::: DATASET EXTRACT

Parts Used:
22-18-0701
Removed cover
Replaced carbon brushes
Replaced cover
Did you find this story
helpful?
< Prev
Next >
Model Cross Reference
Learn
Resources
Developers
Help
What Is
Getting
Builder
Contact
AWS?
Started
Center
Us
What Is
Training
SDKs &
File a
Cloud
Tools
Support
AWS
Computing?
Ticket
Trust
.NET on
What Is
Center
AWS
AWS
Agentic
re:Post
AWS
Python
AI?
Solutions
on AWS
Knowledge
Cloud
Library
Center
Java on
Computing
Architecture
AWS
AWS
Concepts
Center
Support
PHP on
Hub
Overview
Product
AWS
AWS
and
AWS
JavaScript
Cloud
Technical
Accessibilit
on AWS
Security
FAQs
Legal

::::::
::: DATASET EXTRACT

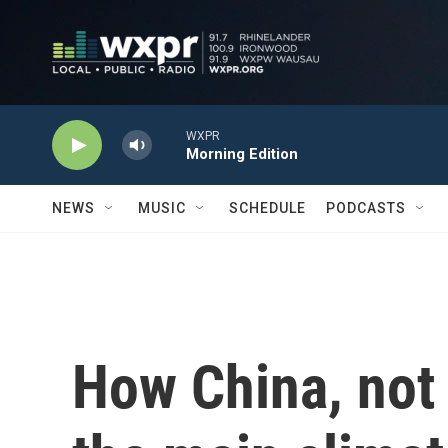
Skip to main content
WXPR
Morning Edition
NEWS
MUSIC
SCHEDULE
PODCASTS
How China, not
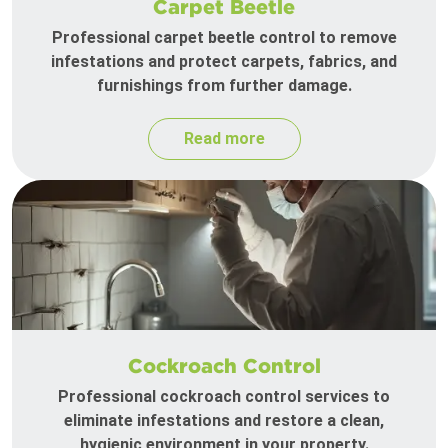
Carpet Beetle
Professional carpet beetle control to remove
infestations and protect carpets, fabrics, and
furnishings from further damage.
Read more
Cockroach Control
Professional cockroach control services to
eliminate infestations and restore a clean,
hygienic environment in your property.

::::::

* **YOUR INSTRUCTIONS**
In your answer, include only the lines above starting at the line that holds "Professional cockroach control services to" and ending at the line that holds "hygienic environment in your property.", copied exactly.

* **ANSWER FOR THIS EXERCISE**
Professional cockroach control services to
eliminate infestations and restore a clean,
hygienic environment in your property.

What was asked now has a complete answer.